• YOUR INSTRUCTIONS
Range to reproduce from the entries below: the line with "activity_10: 1 -> 0", the line with "118: 0.0006 -> 0", and every line in between. Give them exactly and give nothing else.

Extracted data entries:
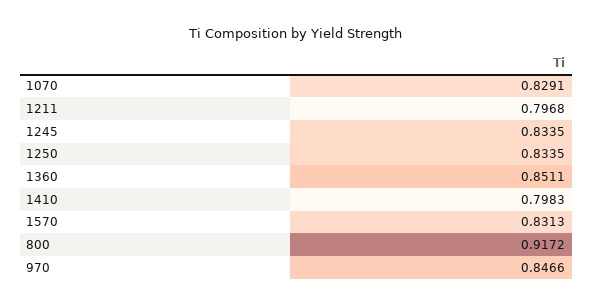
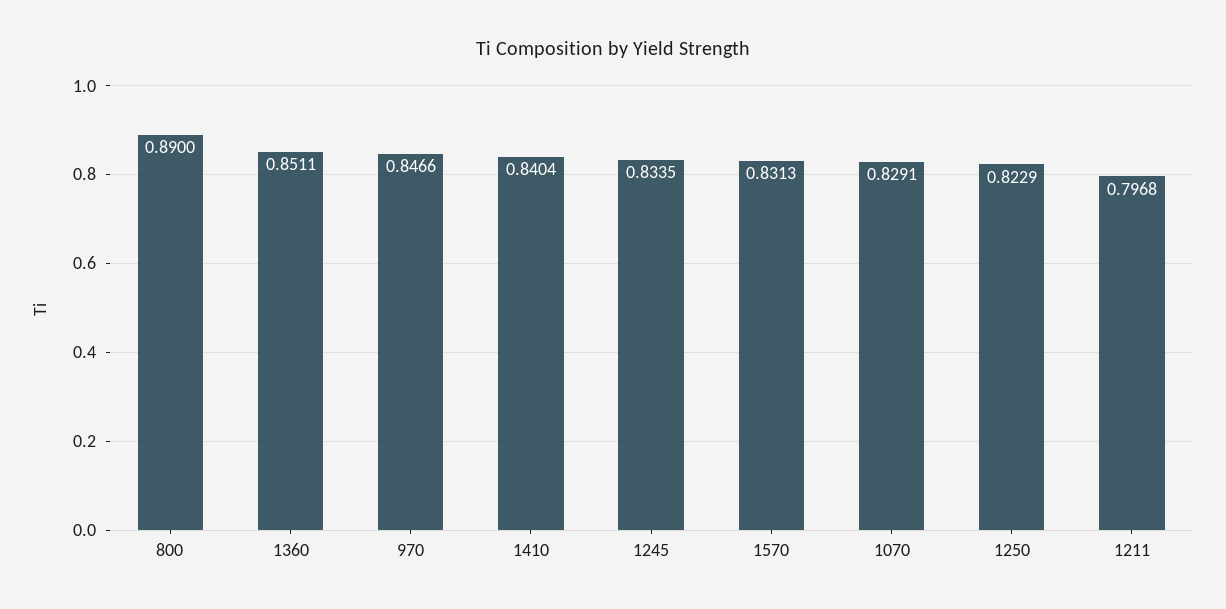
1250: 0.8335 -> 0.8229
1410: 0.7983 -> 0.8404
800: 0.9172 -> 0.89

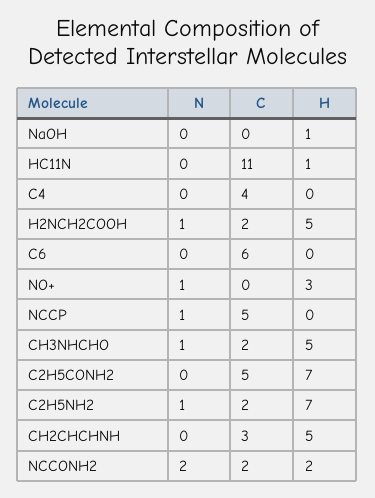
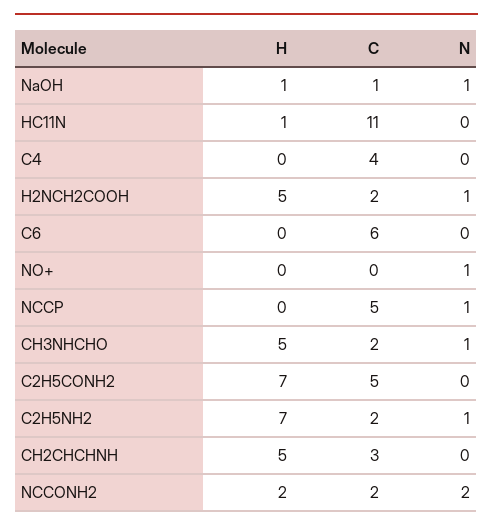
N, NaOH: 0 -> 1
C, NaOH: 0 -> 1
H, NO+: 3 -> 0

...

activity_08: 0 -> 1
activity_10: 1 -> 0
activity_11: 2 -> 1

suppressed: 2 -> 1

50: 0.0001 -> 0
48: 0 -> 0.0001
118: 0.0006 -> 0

• RESPONSE FOR THIS EXERCISE
activity_10: 1 -> 0
activity_11: 2 -> 1

suppressed: 2 -> 1

50: 0.0001 -> 0
48: 0 -> 0.0001
118: 0.0006 -> 0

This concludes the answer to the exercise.